I wrote a simple multithreaded application in Rust to add the numbers from 1 to x. (I know there is a formula for this, but the point was to write some multi threaded code in Rust, not to get the outcome.) It worked fine, but after I refactored it to a more functional style instead of imperative, there was no more speedup from multithreading. When inspecting the CPU usage, it appears that only one core is used of my 4 core / 8 thread CPU. The original code has 790% CPU usage, while the refactored version only has 99%.
The original code:
use std::thread;
fn main() {
let mut handles: Vec<thread::JoinHandle<u64>> = Vec::with_capacity(8);
const thread_count: u64 = 8;
const batch_size: u64 = 20000000;
for thread_id in 0..thread_count {
handles.push(thread::spawn(move || {
let mut sum = 0_u64;
for i in thread_id * batch_size + 1_u64..(thread_id + 1) * batch_size + 1_u64 {
sum += i;
}
sum
}));
}
let mut total_sum = 0_u64;
for handle in handles.into_iter() {
total_sum += handle.join().unwrap();
}
println!("{}", total_sum);
}
The refactored code:
use std::thread;
fn main() {
const THREAD_COUNT: u64 = 8;
const BATCH_SIZE: u64 = 20000000;
// spawn threads that calculate a part of the sum
let handles = (0..THREAD_COUNT).map(|thread_id| {
thread::spawn(move ||
// calculate the sum of all numbers from assigned to this thread
(thread_id * BATCH_SIZE + 1 .. (thread_id + 1) * BATCH_SIZE + 1)

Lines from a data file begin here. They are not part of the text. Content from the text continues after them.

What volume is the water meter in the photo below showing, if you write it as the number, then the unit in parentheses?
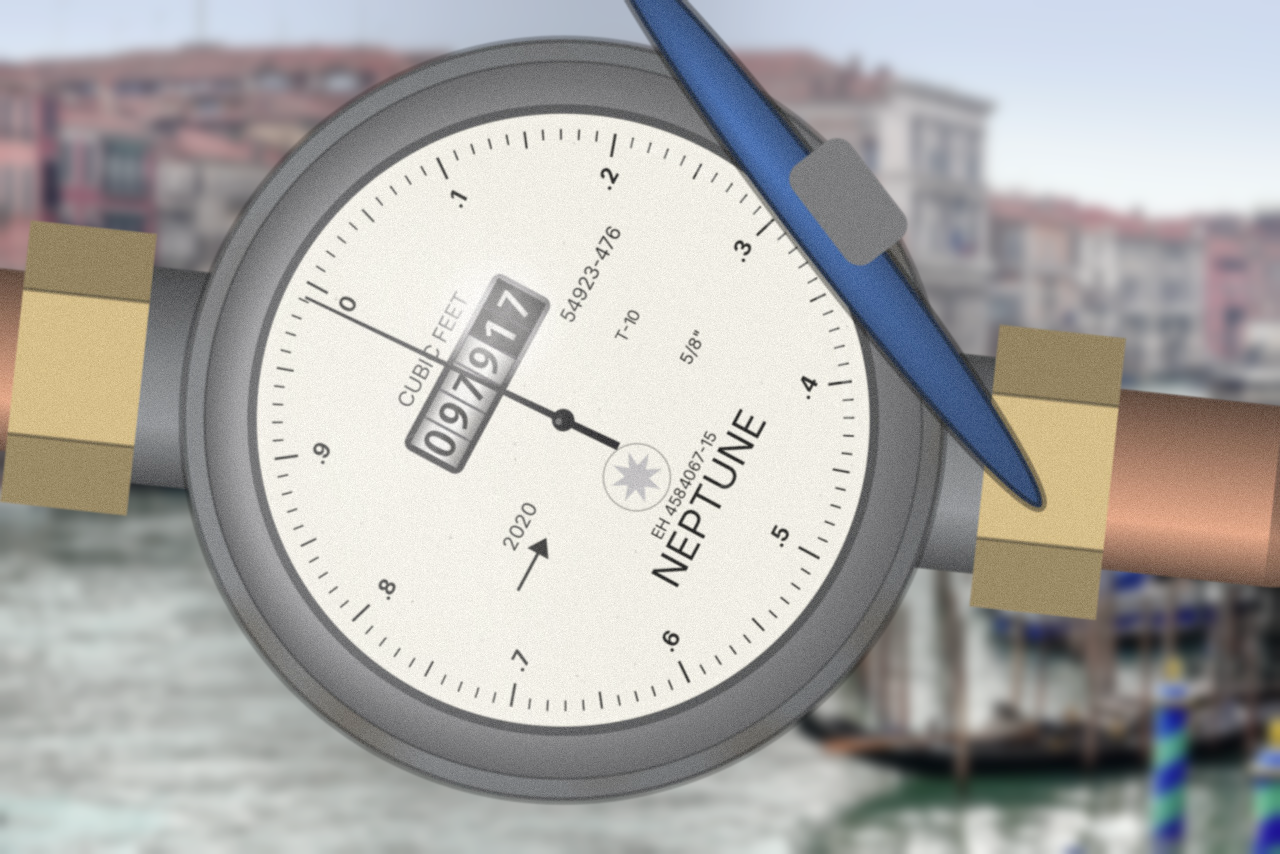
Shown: 97916.99 (ft³)
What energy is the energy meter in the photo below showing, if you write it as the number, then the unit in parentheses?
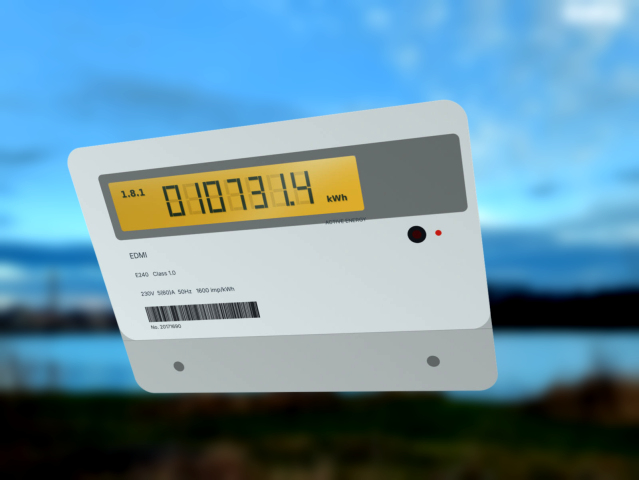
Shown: 10731.4 (kWh)
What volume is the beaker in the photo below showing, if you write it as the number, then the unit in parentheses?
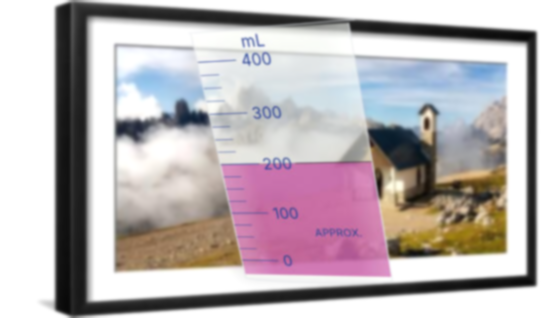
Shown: 200 (mL)
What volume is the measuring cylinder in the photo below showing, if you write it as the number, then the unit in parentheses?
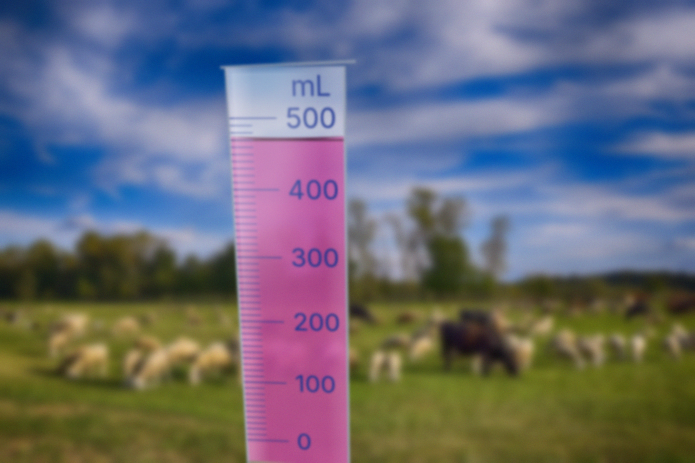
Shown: 470 (mL)
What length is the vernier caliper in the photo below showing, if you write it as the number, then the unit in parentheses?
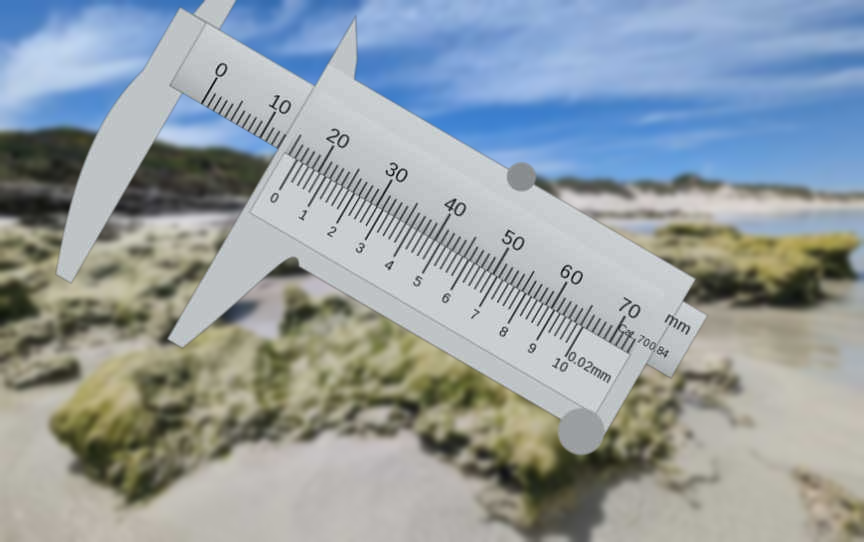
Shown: 16.4 (mm)
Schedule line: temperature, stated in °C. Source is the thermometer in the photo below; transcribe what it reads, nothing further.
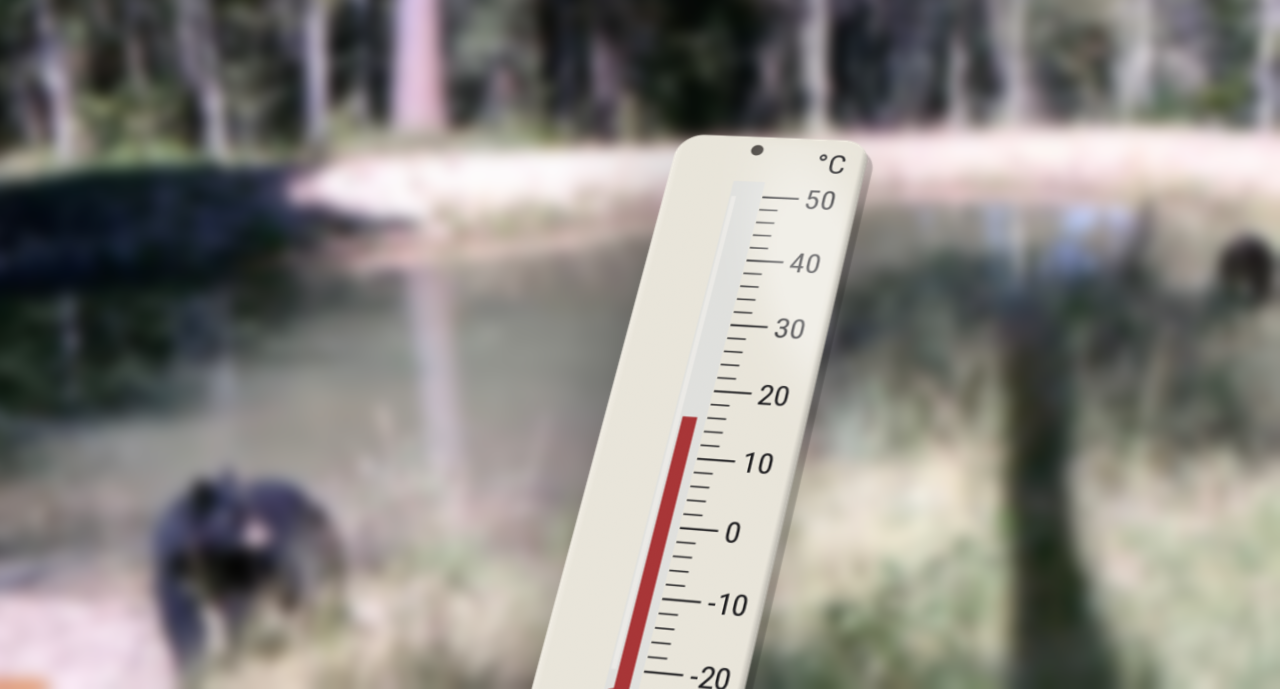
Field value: 16 °C
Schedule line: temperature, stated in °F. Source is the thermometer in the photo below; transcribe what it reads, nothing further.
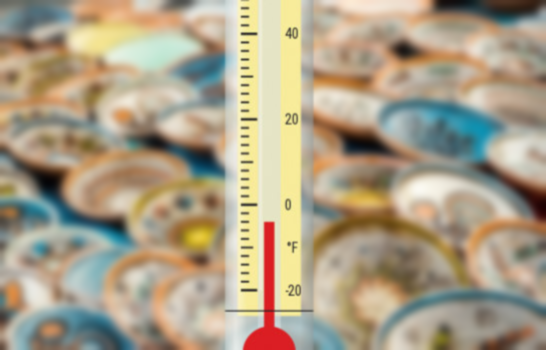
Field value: -4 °F
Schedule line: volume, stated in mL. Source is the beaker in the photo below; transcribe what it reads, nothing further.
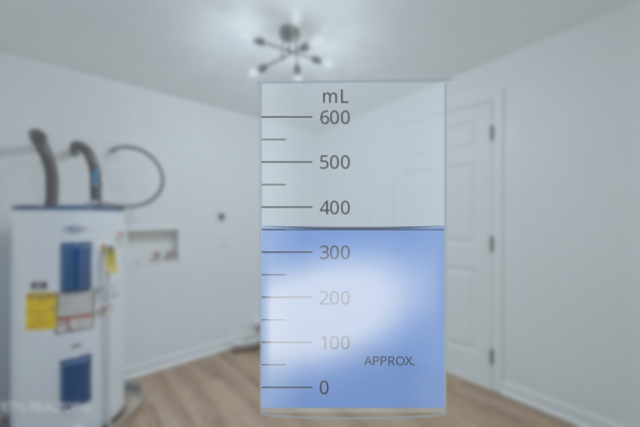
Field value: 350 mL
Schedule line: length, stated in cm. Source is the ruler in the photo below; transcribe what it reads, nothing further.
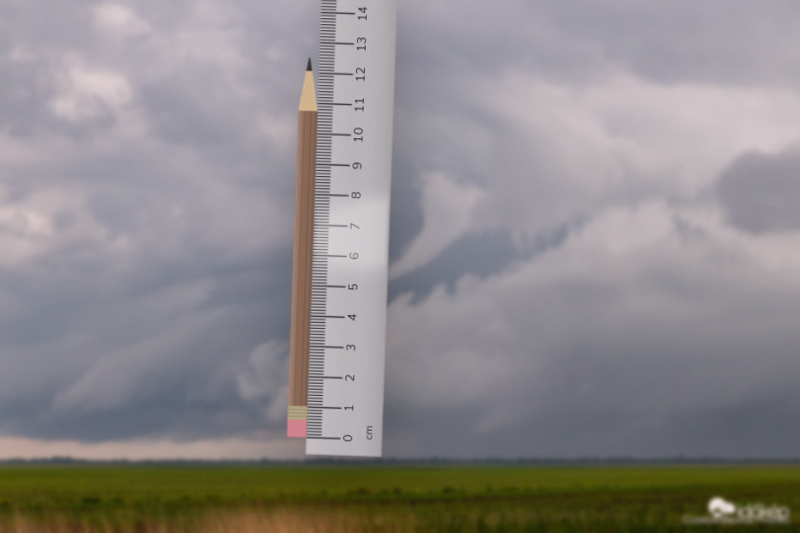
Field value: 12.5 cm
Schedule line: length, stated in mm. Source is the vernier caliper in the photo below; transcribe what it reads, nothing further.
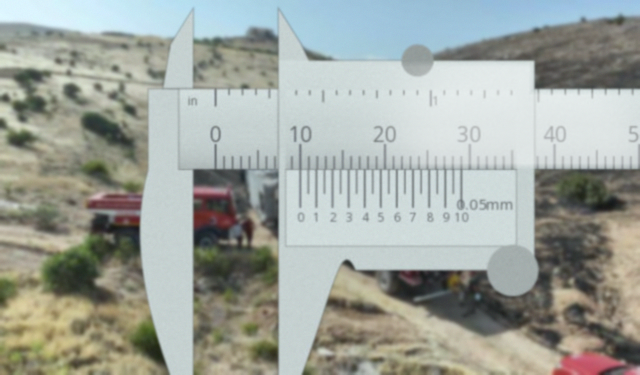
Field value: 10.0 mm
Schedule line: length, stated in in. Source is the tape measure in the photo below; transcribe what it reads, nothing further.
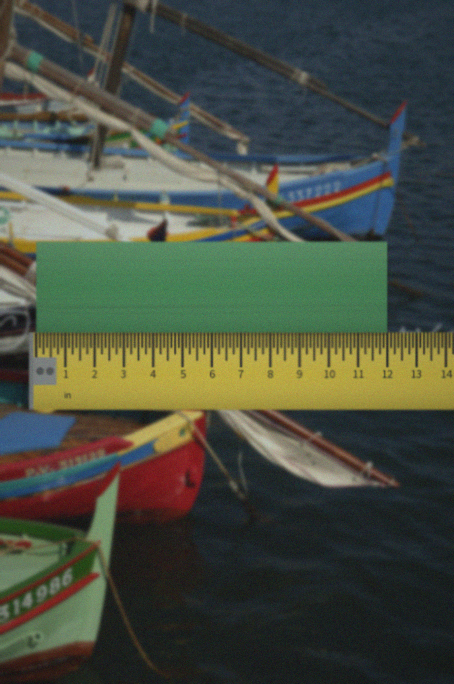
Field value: 12 in
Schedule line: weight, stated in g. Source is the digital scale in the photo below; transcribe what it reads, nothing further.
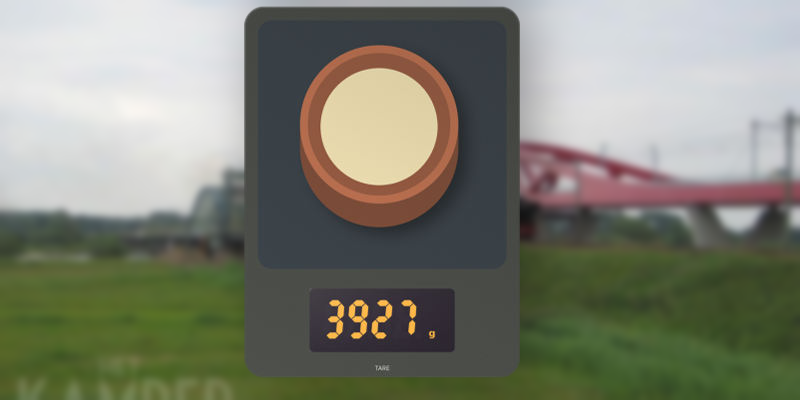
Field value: 3927 g
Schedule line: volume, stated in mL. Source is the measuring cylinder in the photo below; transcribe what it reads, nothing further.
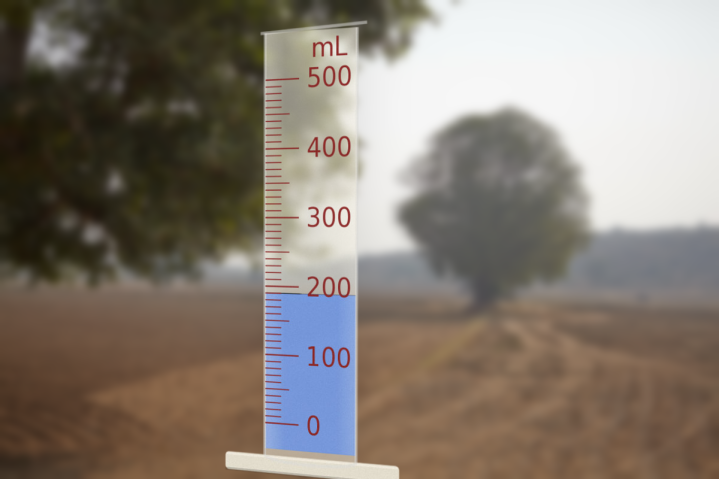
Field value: 190 mL
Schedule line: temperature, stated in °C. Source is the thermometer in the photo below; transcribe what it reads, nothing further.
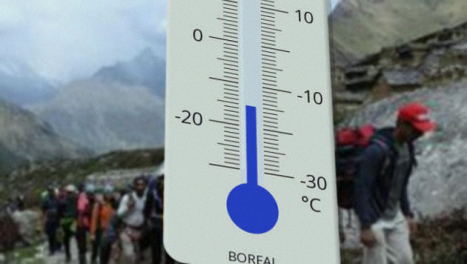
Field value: -15 °C
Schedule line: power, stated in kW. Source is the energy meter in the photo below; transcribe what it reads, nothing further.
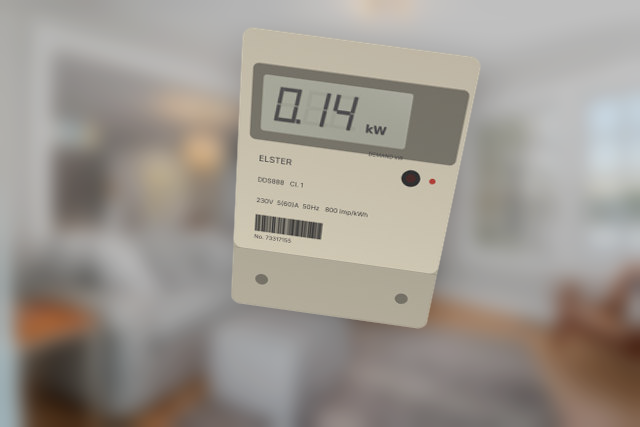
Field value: 0.14 kW
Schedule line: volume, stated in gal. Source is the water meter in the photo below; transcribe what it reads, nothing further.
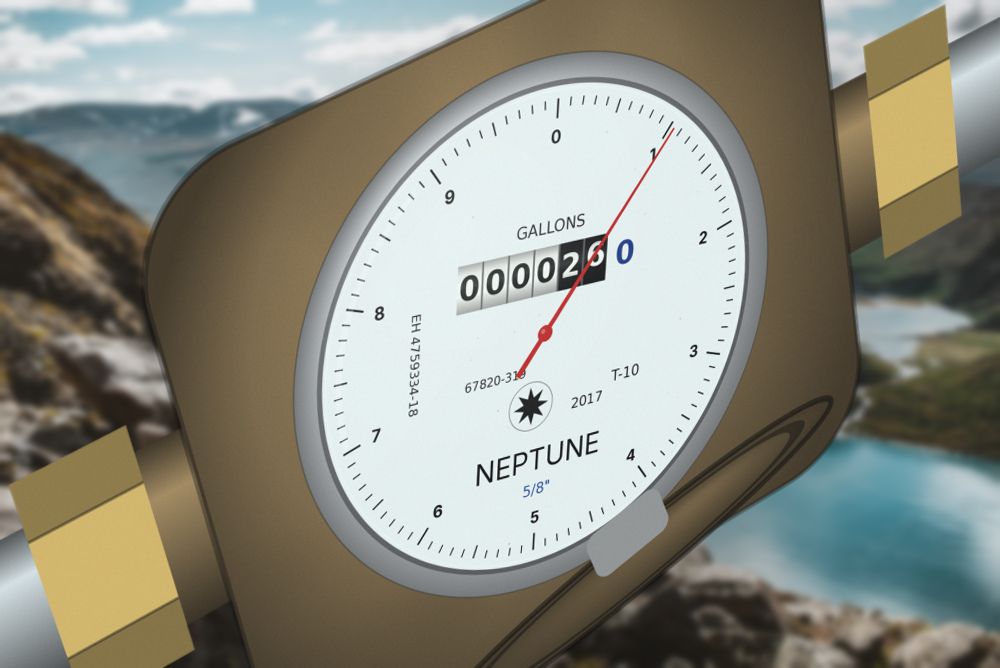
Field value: 261.0 gal
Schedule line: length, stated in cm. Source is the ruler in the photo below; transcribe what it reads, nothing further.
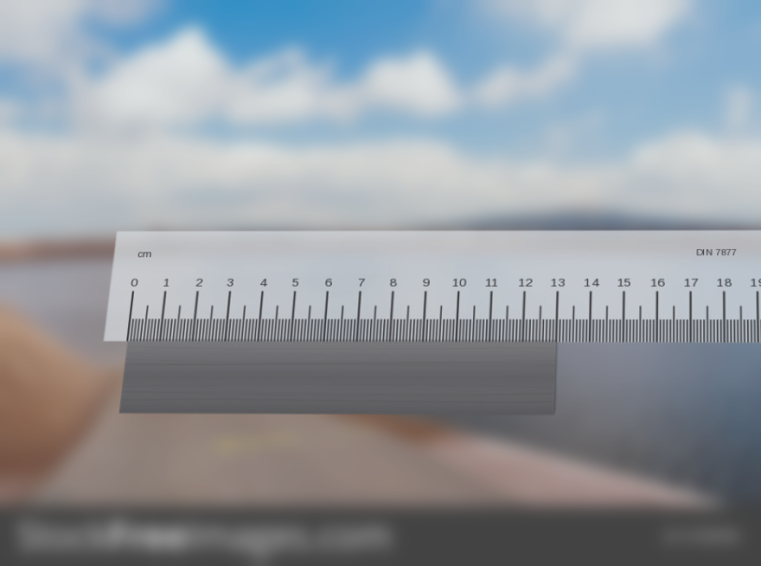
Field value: 13 cm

.fold(0_u64,|sum, number| sum + number))
});
// add the parts of the sum together to get the total sum
let sum = handles.fold(0_u64, |sum, handle| sum + handle.join().unwrap());
println!("{}", sum);
}
the outputs of the programs are the same (12800000080000000), but the refactored version is 5-6 times slower.
It appears that iterators are lazily evaluated. How can I force the entire iterator to be evaluated? I tried to collect it into an array of type [thread::JoinHandle<u64>; THREAD_COUNT as usize]
, but I then I get the following error:
--> src/main.rs:14:7
|
14 | ).collect::<[thread::JoinHandle<u64>; THREAD_COUNT as usize]>();
| ^^^^^^^ a collection of type `[std::thread::JoinHandle<u64>; 8]` cannot be built from `std::iter::Iterator<Item=std::thread::JoinHandle<u64>>`
|
= help: the trait `std::iter::FromIterator<std::thread::JoinHandle<u64>>` is not implemented for `[std::thread::JoinHandle<u64>; 8]`
Collecting into a vector does work, but that seems like a weird solution, because the size is known up front. Is there a better way then using a vector?